Exercise aim
Pick each line containing "casing" out of the records.

====== Provided records

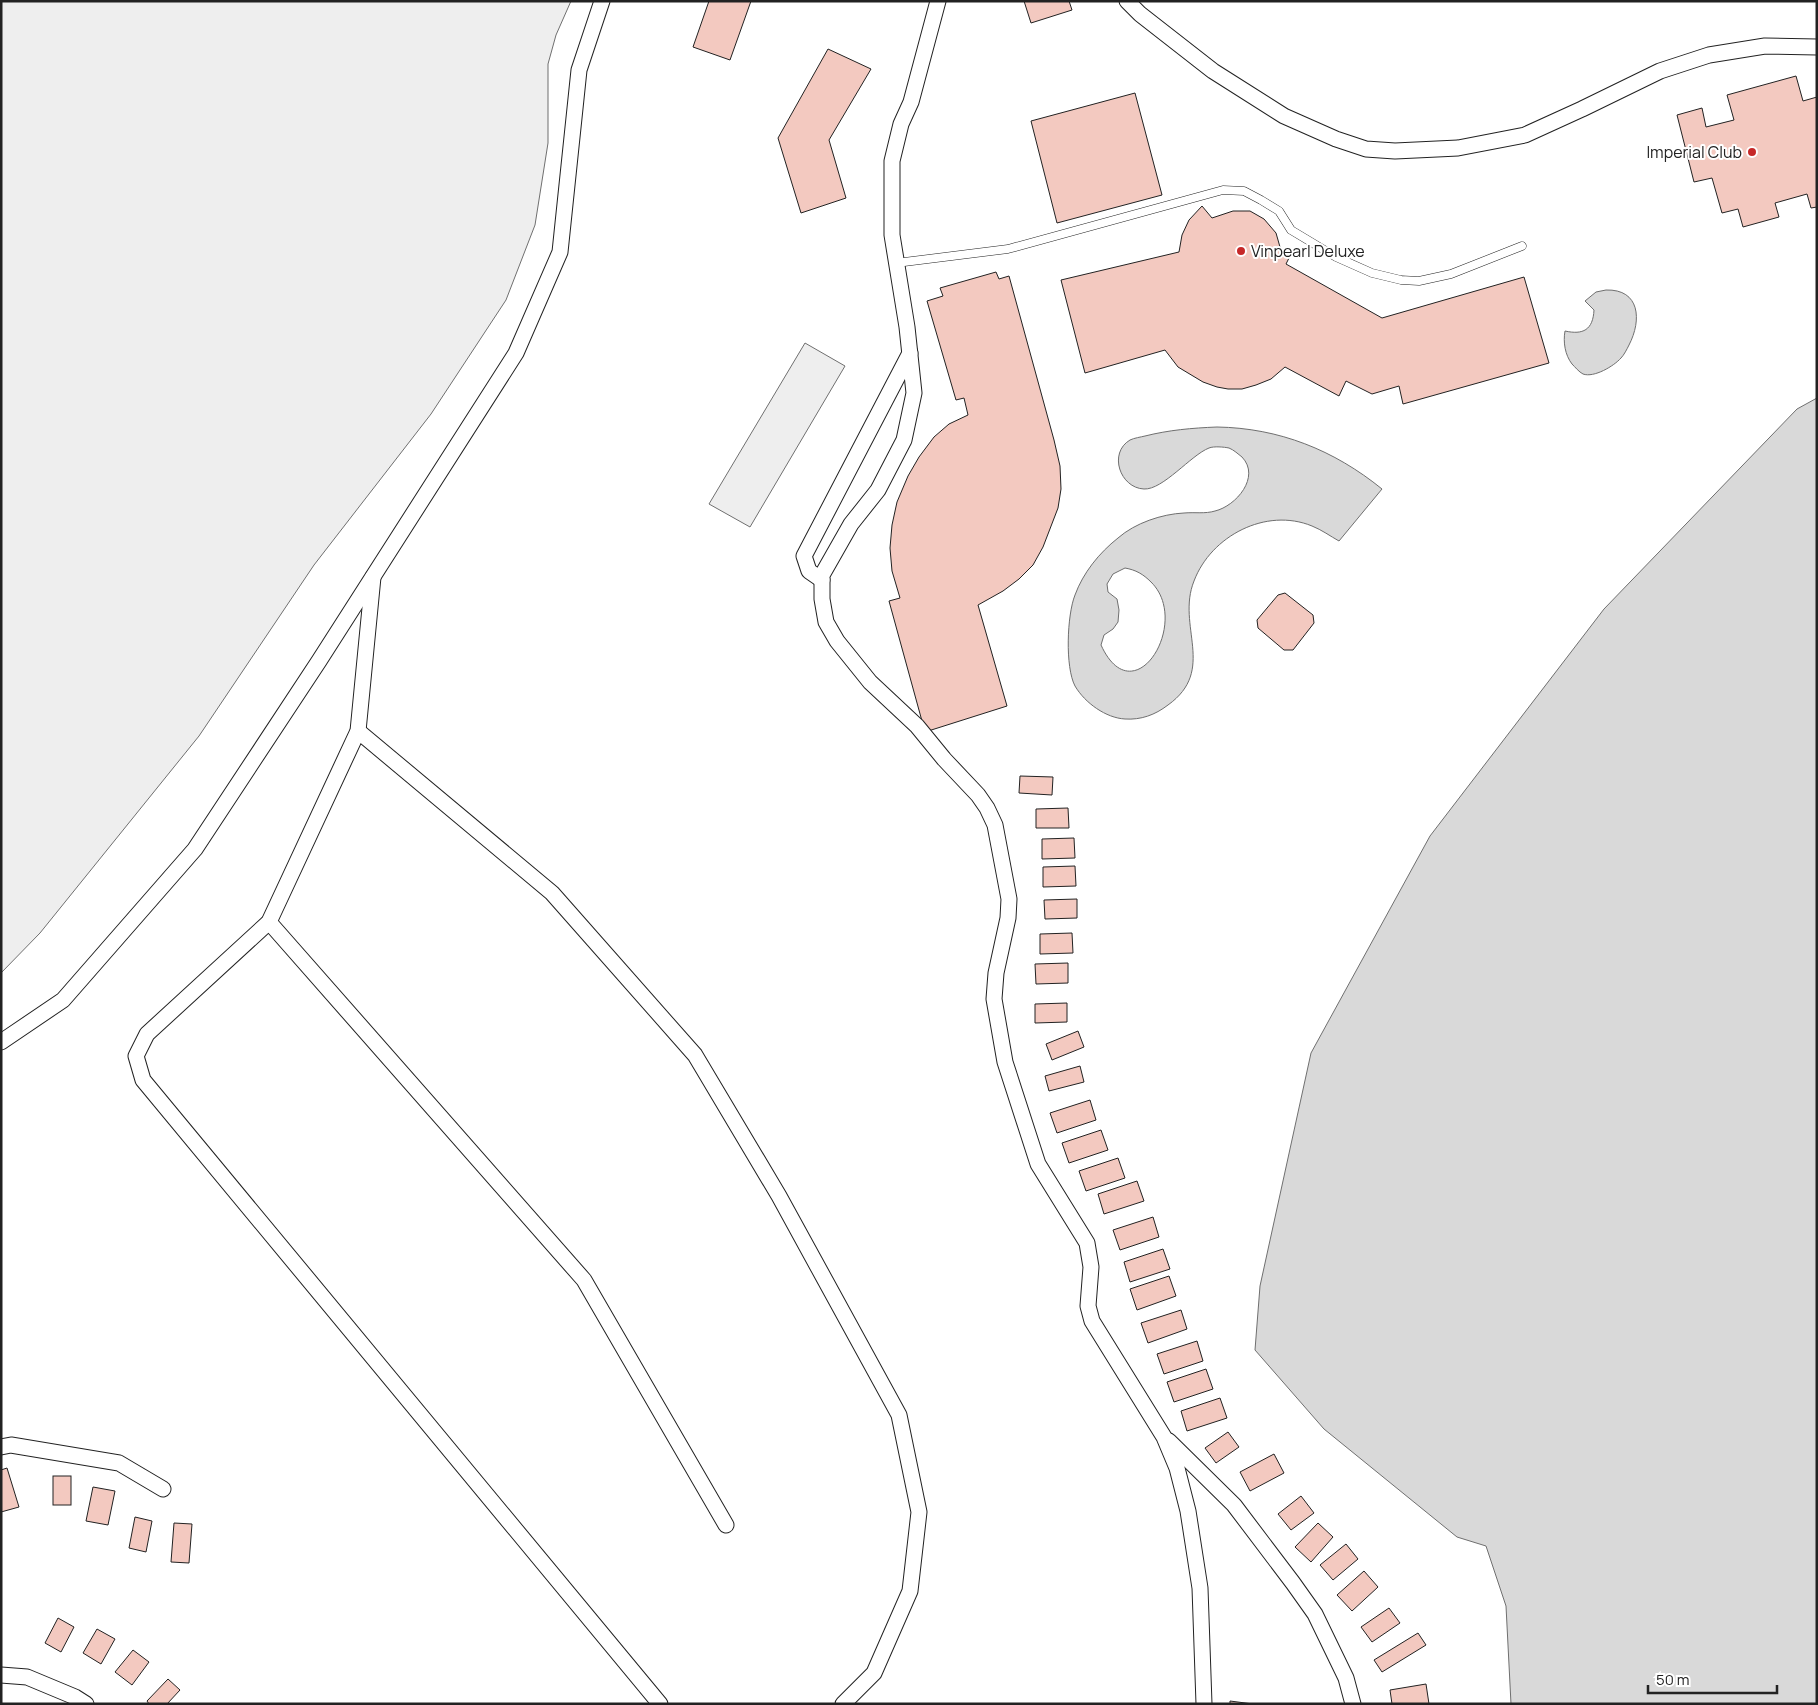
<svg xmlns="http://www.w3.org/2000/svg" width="1818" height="1705" viewBox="0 0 1818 1705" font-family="Manrope,sans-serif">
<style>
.green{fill:#eee;stroke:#6f6f6f}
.water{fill:#d9d9d9;stroke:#6f6f6f;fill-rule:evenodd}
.building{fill:#f3c9c0;stroke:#222}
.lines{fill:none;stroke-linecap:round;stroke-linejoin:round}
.lane-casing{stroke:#222;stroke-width:9}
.street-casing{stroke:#222;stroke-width:17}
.lane{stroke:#fff;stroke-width:8}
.street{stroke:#fff;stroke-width:15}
.poi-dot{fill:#c62828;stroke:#fff;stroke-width:2}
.labels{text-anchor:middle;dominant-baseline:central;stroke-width:4;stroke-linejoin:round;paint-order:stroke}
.poi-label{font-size:16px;fill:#222;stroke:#fff;text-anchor:end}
</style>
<rect width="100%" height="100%" fill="#fff"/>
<g class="green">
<path d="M1,1h570l-15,34 -8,29v79l-13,82 -29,75 -75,114 -117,151 -115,171 -159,197 -39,40z"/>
<path d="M805,343l40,23 -95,161 -41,-23z"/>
</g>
<g class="water">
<path d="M1606,290c34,-1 36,30 23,55 -2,4 -5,10 -8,13 -7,8 -27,20 -38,16 -4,-2 -8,-7 -11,-10 -7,-9 -9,-22 -7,-33 18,4 28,-1 29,-21l-9,-9 11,-9z"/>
<path d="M1817,398v1306h-306l-5,-98 -20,-60 -29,-9 -133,-108 -69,-79 5,-64 51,-233 119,-217 174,-227 193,-200z"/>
<path d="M1217,427c62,1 117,23 165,62l-43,52c-9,-5 -17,-11 -27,-15 -46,-19 -101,10 -118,55 -18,45 23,89 -26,124 -13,10 -27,15 -43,14 -19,-1 -40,-16 -50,-33 -10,-19 -8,-71 0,-91 8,-22 24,-42 43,-57 17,-15 44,-24 66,-25 11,-1 21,1 31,-2 21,-5 46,-34 27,-54 -4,-3 -8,-7 -13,-9 -5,-1 -15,-2 -20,0 -18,7 -46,42 -65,41 -24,-1 -36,-36 -14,-49 4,-2 11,-3 15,-4 24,-6 47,-8 72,-9zM1125,568c11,2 18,6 26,14 41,40 -17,135 -50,63l3,-10 9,-6 5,-7 1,-12 -2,-11 -9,-7 -1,-8 6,-10z"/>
</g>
<g class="building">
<path d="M709,1h42l-21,59 -37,-13z"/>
<path d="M1024,1h45l3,9 -41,13z"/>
<path d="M828,49l43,20 -42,71 17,58 -45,15 -23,-75z"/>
<path d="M1796,76l7,25 14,-4v110l-6,1 -4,-14 -32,9 4,14 -36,10 -5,-18 -16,4 -10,-35 -18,4 -17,-67 25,-7 4,19 28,-7 -7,-25z"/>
<path d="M1135,93l27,102 -105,28 -26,-102z"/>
<path d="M1202,206l10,12 21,-7h17l14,8 12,14 4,14 11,7 -5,10 96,54 142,-41 25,86 -146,41 -4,-18 -27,8 -26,-13 -7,15 -54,-29 -14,12 -15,6 -14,4h-14l-11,-2 -14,-5 -25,-15 -13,-17 -80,23 -24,-93 118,-28 3,-17 7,-15z"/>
<path d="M996,272l3,7 10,-3 45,164 6,26 1,23 -3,19 -15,39 -10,18 -14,14 -16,12 -25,14 29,101 -82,26 -36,-131 11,-3 -8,-27 -2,-23 2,-23 5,-23 11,-26 11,-19 15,-20 15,-13 19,-9 -4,-17 -8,2 -29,-99 16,-5 -3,-8z"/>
<path d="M1285,593l28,22 1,8 -21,27h-9l-26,-22 -1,-8 21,-25z"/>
<path d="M1020,776l33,1 -1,18 -33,-2z"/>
<path d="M1068,808l1,20h-33v-19z"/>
<path d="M1074,838l1,20 -33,1v-20z"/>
<path d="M1075,866l1,20 -33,1v-20z"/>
<path d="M1077,899v19l-32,1 -1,-19z"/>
<path d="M1072,933l1,20 -33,1v-20z"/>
<path d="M1068,963v20l-32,1 -1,-20z"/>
<path d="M1067,1003v19l-32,1v-19z"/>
<path d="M1078,1031l6,16 -32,13 -6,-16z"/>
<path d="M1080,1066l4,16 -35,9 -4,-15z"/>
<path d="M1090,1100l6,20 -39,13 -7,-20z"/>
<path d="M1101,1130l7,20 -39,13 -7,-20z"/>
<path d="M1118,1158l7,20 -39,13 -7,-20z"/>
<path d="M1137,1181l7,20 -40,13 -6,-20z"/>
<path d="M1153,1217l6,20 -39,13 -7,-20z"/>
<path d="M1163,1249l7,20 -40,13 -6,-20z"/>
<path d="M1169,1276l7,20 -39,14 -7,-21z"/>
<path d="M1181,1310l6,19 -39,14 -7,-20z"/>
<path d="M1197,1341l6,20 -39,13 -7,-20z"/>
<path d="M1206,1369l7,20 -39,13 -7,-20z"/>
<path d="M1220,1398l7,20 -40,13 -6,-20z"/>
<path d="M1228,1432l11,15 -23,16 -11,-15z"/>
<path d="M1274,1454l10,19 -34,18 -10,-19z"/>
<path d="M7,1468l12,39 -18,5v-42z"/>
<rect x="53" y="1476" width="18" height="29"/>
<path d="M93,1487l22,4 -7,34 -22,-4z"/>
<path d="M1301,1496l13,17 -23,17 -13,-16z"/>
<path d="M135,1517l17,4 -6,31 -17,-4z"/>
<path d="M174,1523l18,1 -3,39 -18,-1z"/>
<path d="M1318,1523l15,14 -22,25 -16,-15z"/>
<path d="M1346,1544l12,15 -25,21 -13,-15z"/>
<path d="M1364,1571l14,16 -26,24 -15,-16z"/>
<path d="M1389,1608l11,15 -28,19 -11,-15z"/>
<path d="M58,1618l16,9 -13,25 -16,-9z"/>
<path d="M97,1629l18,10 -14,25 -18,-11z"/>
<path d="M1418,1633l8,12 -44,27 -8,-12z"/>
<path d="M133,1650l16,12 -17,23 -17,-13z"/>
<path d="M168,1679l12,11 -13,14h-18l-2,-3z"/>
<path d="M1426,1684l3,20h-37l-2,-14z"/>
<path d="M1230,1701l23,3h-23z"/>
</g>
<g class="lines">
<defs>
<path id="lane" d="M896,263l112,-14 215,-59 21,1 17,9 18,11 12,19 45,27 36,16 29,7 18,1 32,-7 71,-28"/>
<g id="street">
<path d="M938,1l-27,101 -10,22 -9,37v74l15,92 7,66 -10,47 -26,50 -27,34 -29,51v24l4,23 11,19 33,41 47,44 27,33 34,36 9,13 8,17 14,74 -1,19 -12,55 -2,26 11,63 33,102 49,79 4,24 -3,39 4,15 72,116 13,31 11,43 12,77 4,116"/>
<path d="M1127,1l13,13 73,57 71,45 52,23 30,10 29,2 63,-3 67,-13 57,-26 78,-38 49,-16 56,-9 52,1"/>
<path d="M373,577l-15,154 -89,191 -122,112 -11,22 7,24 517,624"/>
<path d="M822,580l-13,-9 -5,-15 106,-203"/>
<path d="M358,731l194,162 143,162 84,141 120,219 20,97 -9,79 -36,82 -31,31"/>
<path d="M269,922l315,358 142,245"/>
<path d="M1,1042l62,-42 132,-151 124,-188 197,-308 44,-101 19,-182 23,-69"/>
<path d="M1169,1441l65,64 59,78 22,31 31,64 7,26"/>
<path d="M1,1447l10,-2 108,18 44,26"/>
<path d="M1,1675l26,2 48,20 11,7"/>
</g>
</defs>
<use href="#lane" class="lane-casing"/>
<use href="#street" class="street-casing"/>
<use href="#lane" class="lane"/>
<use href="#street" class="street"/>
</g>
<g class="poi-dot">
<circle cx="1752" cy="152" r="5"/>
<circle cx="1241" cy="251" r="5"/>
</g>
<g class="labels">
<g class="poi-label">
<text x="1742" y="152">Imperial Club</text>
<text x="1251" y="251" text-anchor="start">Vinpearl Deluxe</text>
</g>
</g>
<rect width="1818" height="1705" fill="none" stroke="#222222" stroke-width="5"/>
<path d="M1648 1685v8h129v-8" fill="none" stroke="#222222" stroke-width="2.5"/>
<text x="1656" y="1685" font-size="15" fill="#222222" stroke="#ffffff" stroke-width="4" paint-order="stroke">50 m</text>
</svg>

============

Worked solution
.lane-casing{stroke:#222;stroke-width:9}
.street-casing{stroke:#222;stroke-width:17}
<use href="#lane" class="lane-casing"/>
<use href="#street" class="street-casing"/>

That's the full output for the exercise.